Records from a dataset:
============
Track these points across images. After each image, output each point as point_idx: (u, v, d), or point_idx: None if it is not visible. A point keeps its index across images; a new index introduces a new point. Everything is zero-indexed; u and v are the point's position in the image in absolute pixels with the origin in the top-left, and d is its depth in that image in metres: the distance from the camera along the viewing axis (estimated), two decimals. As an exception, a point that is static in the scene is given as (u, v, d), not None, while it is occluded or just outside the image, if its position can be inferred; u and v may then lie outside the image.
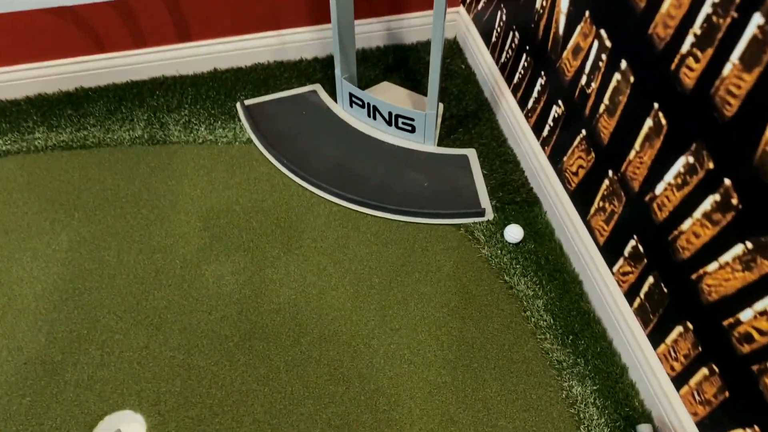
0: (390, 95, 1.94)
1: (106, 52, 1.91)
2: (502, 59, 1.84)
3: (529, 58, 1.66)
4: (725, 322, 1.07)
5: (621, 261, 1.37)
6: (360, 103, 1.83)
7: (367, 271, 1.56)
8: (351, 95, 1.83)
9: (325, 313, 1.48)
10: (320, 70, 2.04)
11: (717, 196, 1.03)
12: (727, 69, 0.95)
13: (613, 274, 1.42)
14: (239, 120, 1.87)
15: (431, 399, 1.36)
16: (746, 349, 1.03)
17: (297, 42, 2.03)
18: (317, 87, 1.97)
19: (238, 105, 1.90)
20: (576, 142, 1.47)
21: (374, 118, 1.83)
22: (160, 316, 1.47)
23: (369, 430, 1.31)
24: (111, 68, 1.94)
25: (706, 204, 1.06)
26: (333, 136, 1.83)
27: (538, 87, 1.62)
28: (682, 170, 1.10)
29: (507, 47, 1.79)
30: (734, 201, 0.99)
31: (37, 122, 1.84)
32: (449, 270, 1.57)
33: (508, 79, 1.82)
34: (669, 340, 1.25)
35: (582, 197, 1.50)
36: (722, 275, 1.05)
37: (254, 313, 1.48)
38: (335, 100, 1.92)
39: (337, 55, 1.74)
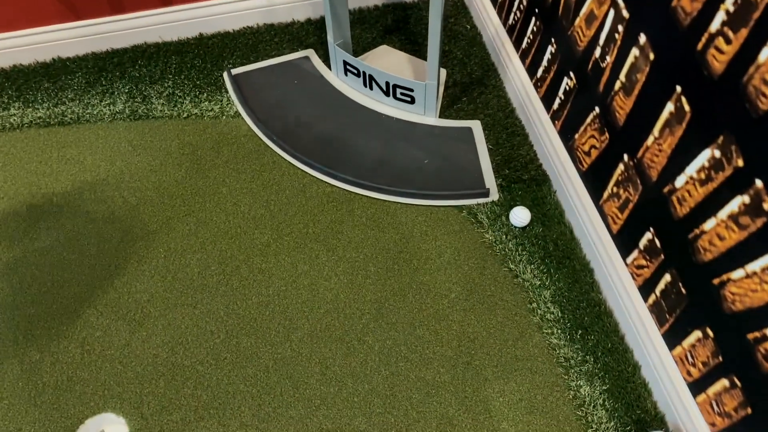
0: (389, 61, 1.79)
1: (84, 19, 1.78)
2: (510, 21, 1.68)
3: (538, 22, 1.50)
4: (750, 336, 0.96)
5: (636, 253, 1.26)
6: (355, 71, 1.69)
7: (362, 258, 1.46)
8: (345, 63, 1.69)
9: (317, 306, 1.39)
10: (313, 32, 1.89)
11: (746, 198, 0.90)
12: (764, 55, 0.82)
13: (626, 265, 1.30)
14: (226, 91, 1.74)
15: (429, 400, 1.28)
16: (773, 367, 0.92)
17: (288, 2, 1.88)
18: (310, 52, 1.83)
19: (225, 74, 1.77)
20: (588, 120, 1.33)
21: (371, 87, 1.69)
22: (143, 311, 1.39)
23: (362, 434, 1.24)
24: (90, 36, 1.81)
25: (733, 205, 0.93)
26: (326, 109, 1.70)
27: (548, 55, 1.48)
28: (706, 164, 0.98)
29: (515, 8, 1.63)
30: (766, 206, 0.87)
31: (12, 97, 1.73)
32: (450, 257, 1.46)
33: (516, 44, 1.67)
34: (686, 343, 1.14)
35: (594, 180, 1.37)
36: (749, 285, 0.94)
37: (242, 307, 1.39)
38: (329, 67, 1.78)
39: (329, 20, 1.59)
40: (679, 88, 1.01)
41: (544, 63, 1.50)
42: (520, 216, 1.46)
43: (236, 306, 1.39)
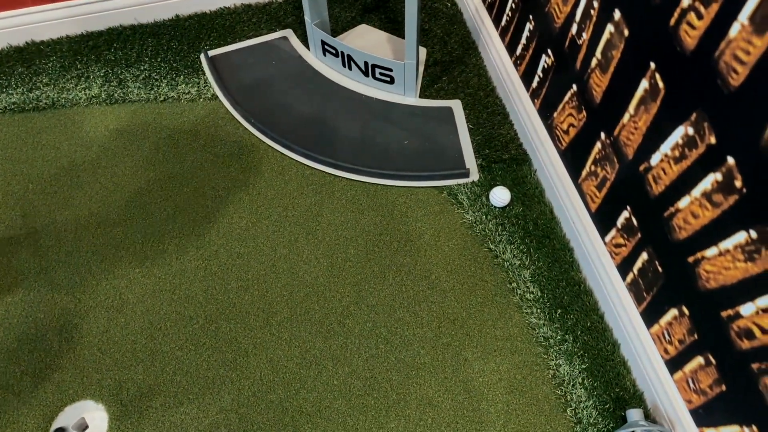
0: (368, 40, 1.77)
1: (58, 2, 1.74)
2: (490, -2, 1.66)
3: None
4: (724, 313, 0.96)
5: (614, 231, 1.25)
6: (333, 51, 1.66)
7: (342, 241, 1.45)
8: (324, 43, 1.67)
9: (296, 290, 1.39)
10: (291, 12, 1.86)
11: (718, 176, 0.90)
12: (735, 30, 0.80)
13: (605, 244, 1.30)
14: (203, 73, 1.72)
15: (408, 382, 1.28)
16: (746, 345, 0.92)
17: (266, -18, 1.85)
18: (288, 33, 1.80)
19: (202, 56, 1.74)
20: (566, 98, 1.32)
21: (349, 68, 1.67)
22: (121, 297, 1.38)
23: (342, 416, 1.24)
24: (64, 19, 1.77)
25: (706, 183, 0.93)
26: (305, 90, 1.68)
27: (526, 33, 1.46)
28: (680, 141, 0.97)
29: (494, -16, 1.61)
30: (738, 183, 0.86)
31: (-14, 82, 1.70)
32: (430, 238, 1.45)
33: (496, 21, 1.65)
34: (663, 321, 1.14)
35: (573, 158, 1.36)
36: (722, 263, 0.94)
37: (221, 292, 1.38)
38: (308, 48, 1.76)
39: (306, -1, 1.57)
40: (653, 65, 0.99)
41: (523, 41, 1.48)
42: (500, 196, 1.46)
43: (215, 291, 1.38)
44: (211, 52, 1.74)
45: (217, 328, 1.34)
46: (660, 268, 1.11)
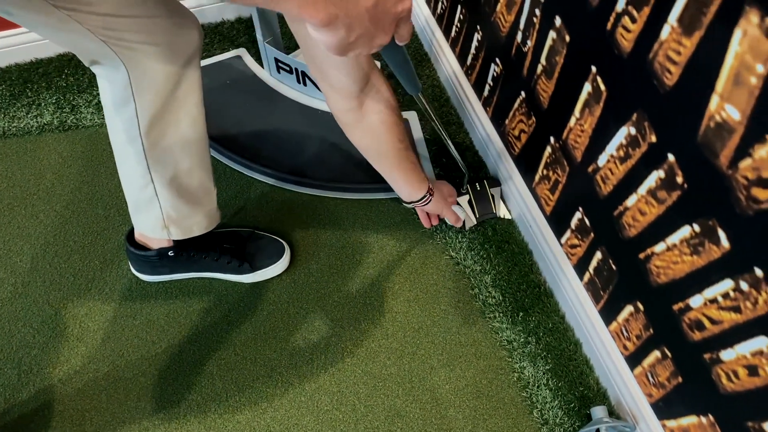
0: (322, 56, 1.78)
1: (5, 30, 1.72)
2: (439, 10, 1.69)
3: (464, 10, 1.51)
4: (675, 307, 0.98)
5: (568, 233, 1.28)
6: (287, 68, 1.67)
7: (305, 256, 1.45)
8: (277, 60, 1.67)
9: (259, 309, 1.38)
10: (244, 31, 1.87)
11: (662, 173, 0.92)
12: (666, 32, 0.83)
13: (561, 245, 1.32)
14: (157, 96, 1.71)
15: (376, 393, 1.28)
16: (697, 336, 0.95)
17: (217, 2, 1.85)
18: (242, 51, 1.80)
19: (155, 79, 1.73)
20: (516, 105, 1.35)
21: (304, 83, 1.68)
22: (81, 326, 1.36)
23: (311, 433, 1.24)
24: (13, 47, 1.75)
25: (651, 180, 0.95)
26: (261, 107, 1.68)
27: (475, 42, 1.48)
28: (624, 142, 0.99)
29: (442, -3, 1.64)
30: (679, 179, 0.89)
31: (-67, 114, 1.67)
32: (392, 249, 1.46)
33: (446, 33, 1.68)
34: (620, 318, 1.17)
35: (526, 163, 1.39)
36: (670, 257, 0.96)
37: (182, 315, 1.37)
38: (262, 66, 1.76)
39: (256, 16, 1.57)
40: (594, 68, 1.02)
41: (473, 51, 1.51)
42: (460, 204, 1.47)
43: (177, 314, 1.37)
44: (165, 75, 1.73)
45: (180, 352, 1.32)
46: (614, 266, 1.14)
============
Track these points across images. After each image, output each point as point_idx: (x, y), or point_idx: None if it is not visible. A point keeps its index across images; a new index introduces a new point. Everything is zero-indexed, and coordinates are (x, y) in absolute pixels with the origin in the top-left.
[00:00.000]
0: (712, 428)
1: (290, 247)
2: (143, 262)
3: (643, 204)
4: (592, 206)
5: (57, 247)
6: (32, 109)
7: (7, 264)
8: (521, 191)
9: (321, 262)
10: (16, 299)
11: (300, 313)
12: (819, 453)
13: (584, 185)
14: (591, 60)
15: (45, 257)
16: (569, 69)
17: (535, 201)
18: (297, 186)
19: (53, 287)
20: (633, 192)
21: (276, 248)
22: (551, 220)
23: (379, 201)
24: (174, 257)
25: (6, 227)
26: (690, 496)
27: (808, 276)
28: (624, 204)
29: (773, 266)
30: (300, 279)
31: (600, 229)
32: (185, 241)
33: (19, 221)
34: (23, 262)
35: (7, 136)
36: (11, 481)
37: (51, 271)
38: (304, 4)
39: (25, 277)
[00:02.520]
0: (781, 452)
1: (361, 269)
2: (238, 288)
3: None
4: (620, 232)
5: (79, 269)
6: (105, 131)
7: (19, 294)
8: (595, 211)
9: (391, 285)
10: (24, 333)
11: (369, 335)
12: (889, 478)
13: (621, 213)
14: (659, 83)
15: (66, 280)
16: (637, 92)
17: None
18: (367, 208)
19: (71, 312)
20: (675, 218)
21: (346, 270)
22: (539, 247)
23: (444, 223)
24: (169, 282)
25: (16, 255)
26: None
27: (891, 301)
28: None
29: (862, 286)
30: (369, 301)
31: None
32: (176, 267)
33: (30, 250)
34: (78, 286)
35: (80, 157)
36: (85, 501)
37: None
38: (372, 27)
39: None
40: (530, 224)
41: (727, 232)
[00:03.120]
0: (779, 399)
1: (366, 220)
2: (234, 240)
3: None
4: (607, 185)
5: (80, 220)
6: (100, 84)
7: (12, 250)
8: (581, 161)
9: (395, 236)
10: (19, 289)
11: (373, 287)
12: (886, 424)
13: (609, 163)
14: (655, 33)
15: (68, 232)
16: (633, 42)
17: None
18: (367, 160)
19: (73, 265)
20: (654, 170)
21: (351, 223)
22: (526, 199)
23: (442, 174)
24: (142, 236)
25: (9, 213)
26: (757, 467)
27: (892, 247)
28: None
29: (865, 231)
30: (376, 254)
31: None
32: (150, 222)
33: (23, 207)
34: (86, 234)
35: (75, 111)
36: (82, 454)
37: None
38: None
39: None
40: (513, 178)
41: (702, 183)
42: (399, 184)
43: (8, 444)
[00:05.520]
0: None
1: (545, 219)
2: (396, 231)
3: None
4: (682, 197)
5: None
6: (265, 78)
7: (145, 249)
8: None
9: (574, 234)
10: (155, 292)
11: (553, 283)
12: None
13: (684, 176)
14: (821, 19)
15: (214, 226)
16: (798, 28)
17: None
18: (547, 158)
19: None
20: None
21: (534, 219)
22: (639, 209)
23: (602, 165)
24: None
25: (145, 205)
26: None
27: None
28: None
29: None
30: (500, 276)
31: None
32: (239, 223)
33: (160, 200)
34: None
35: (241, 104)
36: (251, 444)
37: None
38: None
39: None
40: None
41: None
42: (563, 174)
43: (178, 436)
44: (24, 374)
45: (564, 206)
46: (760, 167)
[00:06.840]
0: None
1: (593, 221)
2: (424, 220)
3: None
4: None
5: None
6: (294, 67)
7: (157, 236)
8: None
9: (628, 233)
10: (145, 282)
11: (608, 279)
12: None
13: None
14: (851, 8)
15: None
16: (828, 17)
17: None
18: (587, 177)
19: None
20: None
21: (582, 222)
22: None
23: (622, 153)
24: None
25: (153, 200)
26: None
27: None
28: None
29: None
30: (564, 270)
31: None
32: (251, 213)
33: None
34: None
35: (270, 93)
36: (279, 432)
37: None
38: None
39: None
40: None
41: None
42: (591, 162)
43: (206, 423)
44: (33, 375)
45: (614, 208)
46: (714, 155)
============
• [To do]:
Your answer is the exact run of lines above from the one with "outside the image." through the one with "38: (335, 100, 1.92)", both ends included, minus any picture.

• [Response to this task]:
Track these points across images. After each image, output each point as point_idx: (u, v, d), or point_idx: None if it is not visible. A point keeps its index across images; a new index introduces a new point. Everything is zero-indexed; u and v are the point's position in the image in absolute pixels with the origin in the top-left, and d is its depth in that image in metres: the distance from the camera along the viewing axis (estimated), two decimals. As an exception, a point that is static in the scene is given as (u, v, d), not None, while it is occluded or just outside the image, if its position can be inferred; u and v may then lie outside the image.
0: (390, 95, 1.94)
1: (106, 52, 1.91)
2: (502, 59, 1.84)
3: (529, 58, 1.66)
4: (725, 322, 1.07)
5: (621, 261, 1.37)
6: (360, 103, 1.83)
7: (367, 271, 1.56)
8: (351, 95, 1.83)
9: (325, 313, 1.48)
10: (320, 70, 2.04)
11: (717, 196, 1.03)
12: (727, 69, 0.95)
13: (613, 274, 1.42)
14: (239, 120, 1.87)
15: (431, 399, 1.36)
16: (746, 349, 1.03)
17: (297, 42, 2.03)
18: (317, 87, 1.97)
19: (238, 105, 1.90)
20: (576, 142, 1.47)
21: (374, 118, 1.83)
22: (160, 316, 1.47)
23: (369, 430, 1.31)
24: (111, 68, 1.94)
25: (706, 204, 1.06)
26: (333, 136, 1.83)
27: (538, 87, 1.62)
28: (682, 170, 1.10)
29: (507, 47, 1.79)
30: (734, 201, 0.99)
31: (37, 122, 1.84)
32: (449, 270, 1.57)
33: (508, 79, 1.82)
34: (669, 340, 1.25)
35: (582, 197, 1.50)
36: (722, 275, 1.05)
37: (254, 313, 1.48)
38: (335, 100, 1.92)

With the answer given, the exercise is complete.